Formatted Data in Arthur

Depending on how you built your generative model and what you are looking to track, there are different types of data that you can track in the platform.

Attribute (User Text Input)	Output (Text Output)	Output Likelihood (Token Likelihood) (Optional)	Non Input Attribute (numeric or categorical)
Dulce est desipere in loco	Acta, non verba	[{"Acta": 0.7, ",": 0.3, "non": 0.8, "verba": 0.34}]	Political Topic
Si vis amari ama	Castigat ridendo mores	[{"Cast": 0.56, "igat": 0.4, "ridendo": 0.24, "mores": 0.67}]	Entertainment Topic

Predict Function and Mapping

Teams need to specify the relationship between the prediction and ground truth columns to help set up their Arthur model's environment to calculate default performance metrics. Here is an example of what that might look like:

## Registering columns 
arthur_model.build_token_sequence_model(
    input_column="user_input", 
    output_text_column="output_text"
  
  ## optional for model types with token likelihood 
    output_likelihood_column="token_likelihoods"
)

Available Metrics

When onboarding Token Sequence models, you have a number of default metrics available to you within the UI. You can learn more about each specific metric in the metrics section of the documentation.

Out-of-the-Box Metrics

The following metrics are automatically available in the UI (out-of-the-box) when teams onboard a Token Sequence model. Find out more about how to use these metrics in the Performance Metrics section. For metric definitions, check out the Glossary.

Metric	Metric Type
Average Token Likelihood	Performance
Likelihood Stability	Performance
Average Sequence Length	Performance
Inference Count	Ingestion

Drift Metrics

In the platform, drift metrics are calculated compared to a reference dataset. So, once a reference dataset is onboarded for your model, these metrics are available out of the box for comparison. Find out more about these metrics in the Drift and Anomaly section.
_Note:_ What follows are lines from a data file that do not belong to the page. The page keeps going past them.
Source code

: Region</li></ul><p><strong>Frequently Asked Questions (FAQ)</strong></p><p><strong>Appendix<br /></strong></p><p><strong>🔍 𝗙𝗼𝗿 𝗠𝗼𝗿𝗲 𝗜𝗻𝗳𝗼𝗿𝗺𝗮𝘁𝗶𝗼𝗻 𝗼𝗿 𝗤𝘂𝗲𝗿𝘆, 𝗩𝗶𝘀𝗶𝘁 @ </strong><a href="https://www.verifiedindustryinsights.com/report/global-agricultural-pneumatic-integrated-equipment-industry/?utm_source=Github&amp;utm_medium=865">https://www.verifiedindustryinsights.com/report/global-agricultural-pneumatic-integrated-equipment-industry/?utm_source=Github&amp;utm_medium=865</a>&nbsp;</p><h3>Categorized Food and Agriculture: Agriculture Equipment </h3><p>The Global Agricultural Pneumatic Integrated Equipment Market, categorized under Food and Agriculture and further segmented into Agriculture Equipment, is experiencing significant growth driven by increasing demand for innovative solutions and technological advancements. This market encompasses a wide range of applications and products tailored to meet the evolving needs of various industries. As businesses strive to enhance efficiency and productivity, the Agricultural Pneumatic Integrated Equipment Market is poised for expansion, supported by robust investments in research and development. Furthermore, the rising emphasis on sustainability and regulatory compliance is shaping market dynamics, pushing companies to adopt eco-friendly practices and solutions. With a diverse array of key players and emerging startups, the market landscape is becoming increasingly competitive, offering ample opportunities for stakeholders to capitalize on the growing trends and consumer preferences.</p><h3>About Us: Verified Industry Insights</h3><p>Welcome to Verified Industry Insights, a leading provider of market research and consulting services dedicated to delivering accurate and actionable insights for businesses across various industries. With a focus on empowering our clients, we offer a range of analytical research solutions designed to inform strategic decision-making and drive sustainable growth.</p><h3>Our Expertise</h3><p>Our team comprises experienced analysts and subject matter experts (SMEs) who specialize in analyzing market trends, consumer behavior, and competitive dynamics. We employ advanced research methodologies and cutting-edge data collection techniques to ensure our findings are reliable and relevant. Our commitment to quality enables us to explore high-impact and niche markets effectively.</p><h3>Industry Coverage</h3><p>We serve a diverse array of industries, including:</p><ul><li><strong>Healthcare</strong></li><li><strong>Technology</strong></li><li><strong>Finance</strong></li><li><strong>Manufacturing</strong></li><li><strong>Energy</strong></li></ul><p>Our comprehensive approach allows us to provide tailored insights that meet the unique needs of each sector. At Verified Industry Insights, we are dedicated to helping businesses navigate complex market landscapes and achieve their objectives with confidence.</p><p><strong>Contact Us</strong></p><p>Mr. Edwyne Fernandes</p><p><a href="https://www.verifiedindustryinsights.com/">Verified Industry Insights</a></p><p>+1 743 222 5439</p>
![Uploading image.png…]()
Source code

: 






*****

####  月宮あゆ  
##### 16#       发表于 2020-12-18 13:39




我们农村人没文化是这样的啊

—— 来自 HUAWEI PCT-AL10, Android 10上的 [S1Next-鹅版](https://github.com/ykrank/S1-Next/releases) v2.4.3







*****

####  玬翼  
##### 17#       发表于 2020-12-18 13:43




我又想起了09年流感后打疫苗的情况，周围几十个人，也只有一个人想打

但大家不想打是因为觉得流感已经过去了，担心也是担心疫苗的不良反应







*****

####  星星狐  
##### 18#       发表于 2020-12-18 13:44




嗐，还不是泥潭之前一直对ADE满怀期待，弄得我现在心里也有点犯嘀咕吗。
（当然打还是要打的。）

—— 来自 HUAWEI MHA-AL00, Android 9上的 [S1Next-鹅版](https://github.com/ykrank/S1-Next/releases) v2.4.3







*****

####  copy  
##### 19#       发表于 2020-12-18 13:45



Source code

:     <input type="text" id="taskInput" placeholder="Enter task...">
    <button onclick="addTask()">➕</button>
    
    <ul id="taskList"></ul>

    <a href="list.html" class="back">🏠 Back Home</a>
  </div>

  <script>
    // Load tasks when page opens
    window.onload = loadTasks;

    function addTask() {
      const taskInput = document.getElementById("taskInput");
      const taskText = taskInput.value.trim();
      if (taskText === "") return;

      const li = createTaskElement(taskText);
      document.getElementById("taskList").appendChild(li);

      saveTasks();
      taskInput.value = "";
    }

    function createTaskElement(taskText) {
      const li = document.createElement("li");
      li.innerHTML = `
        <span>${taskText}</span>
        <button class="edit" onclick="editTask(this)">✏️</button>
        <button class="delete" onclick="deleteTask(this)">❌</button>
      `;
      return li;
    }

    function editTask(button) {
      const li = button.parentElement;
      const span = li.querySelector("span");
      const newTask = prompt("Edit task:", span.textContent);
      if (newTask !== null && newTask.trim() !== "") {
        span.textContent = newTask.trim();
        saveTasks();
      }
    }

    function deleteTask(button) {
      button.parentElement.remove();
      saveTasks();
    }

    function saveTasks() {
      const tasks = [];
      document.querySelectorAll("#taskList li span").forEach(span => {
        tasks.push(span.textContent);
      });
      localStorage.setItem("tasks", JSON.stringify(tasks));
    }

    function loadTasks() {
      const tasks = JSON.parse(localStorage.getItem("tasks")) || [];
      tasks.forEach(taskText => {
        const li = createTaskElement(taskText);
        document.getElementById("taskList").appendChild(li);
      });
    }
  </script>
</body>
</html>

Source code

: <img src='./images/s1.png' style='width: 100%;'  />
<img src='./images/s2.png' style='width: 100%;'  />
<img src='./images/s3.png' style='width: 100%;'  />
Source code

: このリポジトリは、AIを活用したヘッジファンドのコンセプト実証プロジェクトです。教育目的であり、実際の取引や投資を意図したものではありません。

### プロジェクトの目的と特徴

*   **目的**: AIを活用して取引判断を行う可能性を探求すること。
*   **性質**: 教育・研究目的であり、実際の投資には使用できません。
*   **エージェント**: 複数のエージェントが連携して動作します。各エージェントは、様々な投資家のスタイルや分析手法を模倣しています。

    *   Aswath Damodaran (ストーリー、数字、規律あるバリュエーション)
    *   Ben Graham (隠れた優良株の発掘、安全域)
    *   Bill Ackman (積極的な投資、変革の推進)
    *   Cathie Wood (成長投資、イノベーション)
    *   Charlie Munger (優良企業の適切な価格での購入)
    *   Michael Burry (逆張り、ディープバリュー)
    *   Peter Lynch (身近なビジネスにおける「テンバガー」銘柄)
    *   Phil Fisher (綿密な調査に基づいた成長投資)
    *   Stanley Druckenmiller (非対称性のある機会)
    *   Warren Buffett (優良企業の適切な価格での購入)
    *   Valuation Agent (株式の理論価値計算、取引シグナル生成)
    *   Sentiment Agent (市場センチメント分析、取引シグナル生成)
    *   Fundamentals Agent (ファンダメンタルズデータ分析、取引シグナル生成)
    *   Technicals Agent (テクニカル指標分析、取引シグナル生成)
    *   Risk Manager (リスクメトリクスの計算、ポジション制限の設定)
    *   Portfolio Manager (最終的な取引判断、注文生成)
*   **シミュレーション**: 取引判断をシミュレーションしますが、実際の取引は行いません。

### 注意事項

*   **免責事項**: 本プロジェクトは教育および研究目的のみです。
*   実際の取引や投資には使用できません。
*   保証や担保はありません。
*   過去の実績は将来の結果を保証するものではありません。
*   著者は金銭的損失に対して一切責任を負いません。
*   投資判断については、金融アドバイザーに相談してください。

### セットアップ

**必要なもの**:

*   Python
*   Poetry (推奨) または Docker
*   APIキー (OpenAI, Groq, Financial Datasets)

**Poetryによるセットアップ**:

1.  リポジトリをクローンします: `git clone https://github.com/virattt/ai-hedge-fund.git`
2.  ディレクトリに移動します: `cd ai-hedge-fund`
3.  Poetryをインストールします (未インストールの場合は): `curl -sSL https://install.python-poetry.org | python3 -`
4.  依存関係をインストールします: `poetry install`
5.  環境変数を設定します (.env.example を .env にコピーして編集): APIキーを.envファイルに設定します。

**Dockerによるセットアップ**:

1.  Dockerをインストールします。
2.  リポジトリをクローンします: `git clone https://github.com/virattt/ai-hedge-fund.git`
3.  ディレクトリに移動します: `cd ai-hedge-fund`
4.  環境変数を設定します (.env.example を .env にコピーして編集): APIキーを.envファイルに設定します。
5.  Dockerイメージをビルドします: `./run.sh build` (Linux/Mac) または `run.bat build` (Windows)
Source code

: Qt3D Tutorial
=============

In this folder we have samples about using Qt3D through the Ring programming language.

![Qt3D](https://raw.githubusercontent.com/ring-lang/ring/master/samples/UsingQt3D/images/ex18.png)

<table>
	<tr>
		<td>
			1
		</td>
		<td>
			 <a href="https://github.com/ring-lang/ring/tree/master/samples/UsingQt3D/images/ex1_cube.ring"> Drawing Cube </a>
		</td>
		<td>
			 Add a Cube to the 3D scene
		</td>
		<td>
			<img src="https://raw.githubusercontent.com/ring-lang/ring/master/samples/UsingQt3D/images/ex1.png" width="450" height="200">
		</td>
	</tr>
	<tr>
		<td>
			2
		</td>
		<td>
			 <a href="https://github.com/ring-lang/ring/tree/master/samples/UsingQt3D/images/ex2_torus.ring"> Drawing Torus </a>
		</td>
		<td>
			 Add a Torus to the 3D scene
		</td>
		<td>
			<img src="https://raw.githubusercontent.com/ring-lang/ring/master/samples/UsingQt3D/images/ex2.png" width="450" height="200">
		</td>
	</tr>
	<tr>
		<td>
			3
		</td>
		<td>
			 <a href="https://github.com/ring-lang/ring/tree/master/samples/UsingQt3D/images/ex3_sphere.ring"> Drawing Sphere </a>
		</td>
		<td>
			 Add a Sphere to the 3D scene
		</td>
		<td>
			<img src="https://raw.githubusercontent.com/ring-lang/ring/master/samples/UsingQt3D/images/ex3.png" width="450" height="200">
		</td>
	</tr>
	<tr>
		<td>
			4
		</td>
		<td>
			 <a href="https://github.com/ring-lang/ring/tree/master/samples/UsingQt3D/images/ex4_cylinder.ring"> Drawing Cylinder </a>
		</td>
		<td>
Some things of note: For unstructured data types (like text and image), feature drift is calculated for non-input attributes. Additionally, generative text models create text input and output that can be tracked with multivariate drift.

PSI	Feature Drift
KL Divergence	Feature Drift
JS Divergence	Feature Drift
Hellinger Distance	Feature Drift
Hypothesis Test	Feature Drift
Multivariate Drift for Prompts (Text Input)	Multivariate Drift
Multivariate Drift for Predictions (Text Output)	Multivariate Drift

Note: Teams can evaluate drift for inference data at different intervals with our Python SDK and query service (for example, data coming into the model now compared to a month ago).

User-Defined Metrics

Whether your team uses a different performance metric, wants to track defined data segments, or needs logical functions to create a metric for external stakeholders (like product or business metrics). Learn more about creating metrics with data in Arthur in the User-Defined Metrics section.

Available Enrichments

The following enrichments can be enabled for this model type:

Anomaly Detection	Hot Spots	Explainability	Bias Mitigation
X